I'll second that; it's absolutely stunning and has been a long favourite of mine too. May she rest in peace.
 
 
doctorbeck
07:33 / 23.01.07
anyone else ever made it to the church of st john coltrane in san fran? i hope they have a shrine to alice now too and maybe include some of her devotional music in the love superme liturgy they play.

i always had a hope someone would get her over with her son ravi on sax to play in the UK but in 10 years of looking never saw it.
 
 
rizla mission
07:50 / 23.01.07
It's interesting and quite unfortunate that Alice Coltrane's music seems to have 'fallen between the cracks' to some extent, hense pretty muted coverage of her death.
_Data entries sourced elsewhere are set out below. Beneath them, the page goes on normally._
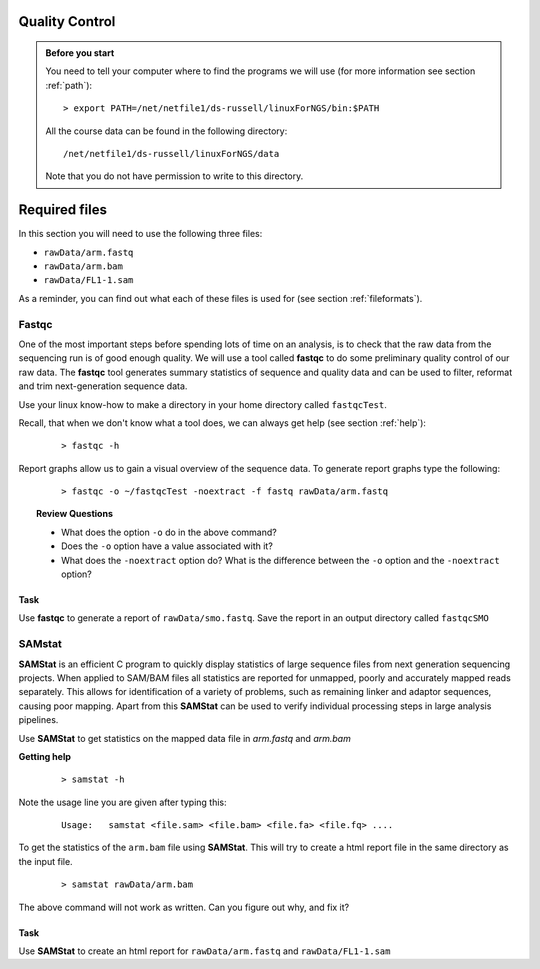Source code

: Quality Control
##################


.. admonition:: Before you start
   
   You need to tell your computer where to find the programs we will use (for more information see section :ref:`path`):

   ::

    > export PATH=/net/netfile1/ds-russell/linuxForNGS/bin:$PATH

   All the course data can be found in the following directory:

   ::

    /net/netfile1/ds-russell/linuxForNGS/data

   Note that you do not have permission to write to this directory.

Required files
##############

In this section you will need to use the following three files:

- ``rawData/arm.fastq``
- ``rawData/arm.bam``
- ``rawData/FL1-1.sam``

As a reminder, you can find out what each of these files is used for (see section :ref:`fileformats`).

Fastqc
------

One of the most important steps before spending lots of time on an analysis, is to check that the raw data from the sequencing run is of good enough quality. We will use a tool called **fastqc** to do some preliminary quality control of our raw data. The **fastqc** tool generates summary statistics of sequence and quality data and can be used to filter, reformat and trim next-generation sequence data.


Use your linux know-how to make a directory in your home directory called ``fastqcTest``.

Recall, that when we don't know what a tool does, we can always get help (see section :ref:`help`):

 :: 

  > fastqc -h

Report graphs allow us to gain a visual overview of the sequence data. To generate report graphs type the following:

 :: 

  > fastqc -o ~/fastqcTest -noextract -f fastq rawData/arm.fastq

.. topic:: Review Questions
  
  - What does the option ``-o`` do in the above command?
  - Does the ``-o`` option have a value associated with it?
  - What does the ``-noextract`` option do? What is the difference between the ``-o`` option and the ``-noextract`` option?
  
Task
'''''
Use **fastqc** to generate a report of ``rawData/smo.fastq``. Save the report in an output directory called ``fastqcSMO``

SAMstat
-------

**SAMStat** is an efficient C program to quickly display statistics of large sequence files from next generation sequencing projects. When applied to SAM/BAM files all statistics are reported for unmapped, poorly and accurately mapped reads separately. This allows for identification of a variety of problems, such as remaining linker and adaptor sequences, causing poor mapping. Apart from this **SAMStat** can be used to verify individual processing steps in large analysis pipelines.

Use **SAMStat** to get statistics on the mapped data file in `arm.fastq` and `arm.bam`

**Getting help**

 ::
 
   > samstat -h
 
Note the usage line you are given after typing this:

 ::
 
   Usage:   samstat <file.sam> <file.bam> <file.fa> <file.fq> .... 


To get the statistics of the ``arm.bam`` file using **SAMStat**. This will try to create a html report file in the same directory as the input file.

 ::
   
   > samstat rawData/arm.bam

The above command will not work as written. Can you figure out why, and fix it?

Task
'''''''

Use **SAMStat** to create an html report for ``rawData/arm.fastq`` and ``rawData/FL1-1.sam``

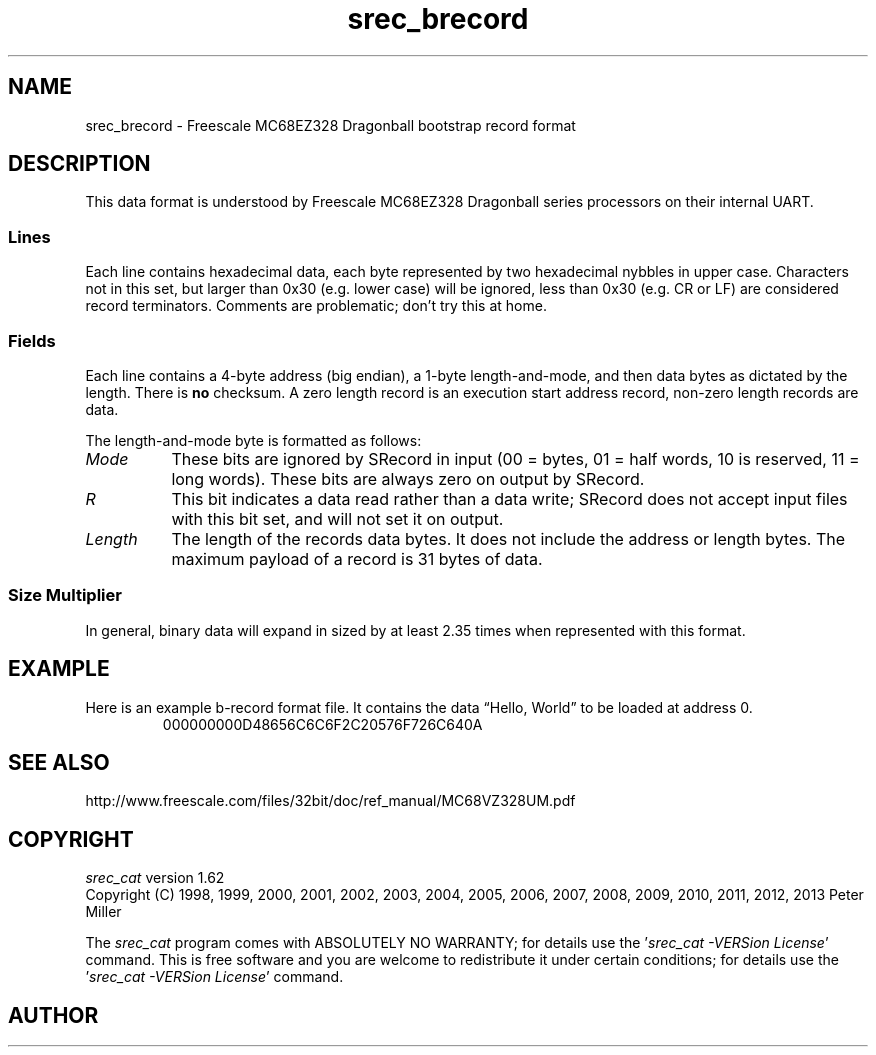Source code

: .lf 1 ./man/man5/srec_brecord.5
'\" t
.\"     srecord - The "srecord" program.
.\"     Copyright (C) 2007-2011 Peter Miller
.\"
.\"     This program is free software; you can redistribute it and/or modify
.\"     it under the terms of the GNU General Public License as published by
.\"     the Free Software Foundation; either version 3 of the License, or
.\"     (at your option) any later version.
.\"
.\"     This program is distributed in the hope that it will be useful,
.\"     but WITHOUT ANY WARRANTY; without even the implied warranty of
.\"     MERCHANTABILITY or FITNESS FOR A PARTICULAR PURPOSE.  See the
.\"     GNU General Public License for more details.
.\"
.\"     You should have received a copy of the GNU General Public License
.\"     along with this program. If not, see
.\"     <http://www.gnu.org/licenses/>.
.\"
.ds n) srec_brecord
.TH \*(n) 5 SRecord "Reference Manual"
.SH NAME
srec_brecord \- Freescale MC68EZ328 Dragonball bootstrap record format
.if require_index \{
.\}
.\" ------------------------------------------------------------------------
.SH DESCRIPTION
This data format is understood by Freescale MC68EZ328 Dragonball series
processors on their internal UART.
.SS Lines
Each line contains hexadecimal data, each byte represented by two
hexadecimal nybbles in upper case.  Characters not in this set, but
larger than 0x30 (e.g. lower case) will be ignored, less than 0x30
(e.g. CR or LF) are considered record terminators.
Comments are problematic; don't try this at home.
.SS Fields
Each line contains a 4\[hy]byte address (big endian), a 1\[hy]byte
length\[hy]and\[hy]mode, and then data bytes as dictated by the length.
There is \f[B]no\fP checksum.
A zero length record is an execution start address record,
non\[hy]zero length records are data.
.TS
allbox,center,tab(/);
c c c c c c c c c c c c.
1/2/3/4/5/6/7/8/9/10/\&.../\f[I]n\fP
.T&
c s s s s s s s c s c s.
Address/Length/Data
.TE
.LP
The length\[hy]and\[hy]mode byte is formatted as follows:
.TS
allbox,center,tab(/);
c c c c c c c c.
7/6/5/4/3/2/1/0
.T&
c s c c s s s s.
Mode/R/Length
.TE
.TP 8n
\f[I]Mode\fP
These bits are ignored by SRecord in input
(00 = bytes, 01 = half words, 10 is
reserved, 11 = long words).
These bits are always zero on output by SRecord.
.TP 8n
\f[I]R\fP
This bit indicates a data read rather than a data write;
SRecord does not accept input files with this bit set,
and will not set it on output.
.TP 8n
\f[I]Length\fP
The length of the records data bytes.
It does not include the address or length bytes.
The maximum payload of a record is 31 bytes of data.
.SS Size Multiplier
In general, binary data will expand in sized by at least 2.35 times
when represented with this format.
.\" ------------------------------------------------------------------------
.br
.ne 2i
.SH EXAMPLE
Here is an example b\[hy]record format file.
It contains the data \[lq]Hello, World\[rq] to be loaded at address 0.
.RS
.nf
.ft CW
000000000D48656C6C6F2C20576F726C640A
.ft P
.fi
.RE
.SH SEE ALSO
http://www.freescale.com/files/32bit/doc/ref_manual/MC68VZ328UM.pdf
.ds n) srec_cat
.lf 1 ./man/man1/z_copyright.so
.\"
.\"     srecord - manipulate eprom load files
.\"     Copyright (C) 1998, 2006-2009 Peter Miller
.\"
.\"     This program is free software; you can redistribute it and/or modify
.\"     it under the terms of the GNU General Public License as published by
.\"     the Free Software Foundation; either version 3 of the License, or
.\"     (at your option) any later version.
.\"
.\"     This program is distributed in the hope that it will be useful,
.\"     but WITHOUT ANY WARRANTY; without even the implied warranty of
.\"     MERCHANTABILITY or FITNESS FOR A PARTICULAR PURPOSE.  See the
.\"     GNU General Public License for more details.
.\"
.\"     You should have received a copy of the GNU General Public License
.\"     along with this program. If not, see
.\"     <http://www.gnu.org/licenses/>.
.\"
.br
.ne 1i
.SH COPYRIGHT
.lf 1 ./etc/version.so
.ds V) 1.62.D001
.ds v) 1.62
.ds Y) 1998, 1999, 2000, 2001, 2002, 2003, 2004, 2005, 2006, 2007, 2008, 2009, 2010, 2011, 2012, 2013
.lf 23 ./man/man1/z_copyright.so
.I \*(n)
version \*(v)
.br
Copyright
.if n (C)
.if t \(co
\*(Y) Peter Miller
.br
.PP
The
.I \*(n)
program comes with ABSOLUTELY NO WARRANTY;
for details use the '\fI\*(n) \-VERSion License\fP' command.
This is free software
and you are welcome to redistribute it under certain conditions;
for details use the '\fI\*(n) \-VERSion License\fP' command.
.br
.ne 1i
.SH AUTHOR
.TS
tab(;);
l r l.
Peter Miller;E\[hy]Mail:;pmiller@opensource.org.au
/\e/\e*;WWW:;http://miller.emu.id.au/pmiller/
.TE
.lf 96 ./man/man5/srec_brecord.5
.\" vim: set ts=8 sw=4 et :
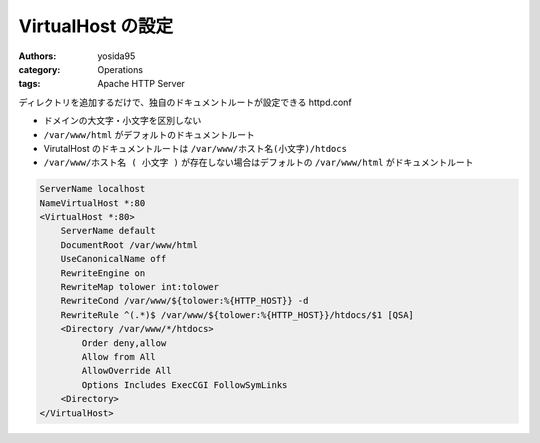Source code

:VirtualHost の設定
==================

:authors: yosida95
:category: Operations
:tags: Apache HTTP Server

ディレクトリを追加するだけで、独自のドキュメントルートが設定できる httpd.conf

-  ドメインの大文字・小文字を区別しない
-  ``/var/www/html`` がデフォルトのドキュメントルート
-  VirutalHost のドキュメントルートは ``/var/www/ホスト名(小文字)/htdocs``
-  ``/var/www/ホスト名 ( 小文字 )`` が存在しない場合はデフォルトの ``/var/www/html`` がドキュメントルート


.. code-block:: apache

    ServerName localhost
    NameVirtualHost *:80
    <VirtualHost *:80>
        ServerName default
        DocumentRoot /var/www/html
        UseCanonicalName off
        RewriteEngine on
        RewriteMap tolower int:tolower
        RewriteCond /var/www/${tolower:%{HTTP_HOST}} -d
        RewriteRule ^(.*)$ /var/www/${tolower:%{HTTP_HOST}}/htdocs/$1 [QSA]
        <Directory /var/www/*/htdocs>
            Order deny,allow
            Allow from All
            AllowOverride All
            Options Includes ExecCGI FollowSymLinks
        <Directory>
    </VirtualHost>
I get the feeling that a lot of jazz fans/critics have written off or underrated her work simply because a lot of the time it doesn't really tick the boxes that conventional jazz demands. Eg, it's more about modal composition, arrangements and dense sheets of sound than it is about virtuoso blasting or dynamite chemistry between the players.

And on the other hand, a lot of people probably don't encounter her work just because they're not jazz fans and don't want to venture into that whole weird world.

I think the only Alice Coltrane fans I've come across have tended to be more along the lines of avant-rock / psychedelia fans. (Myself included I guess.)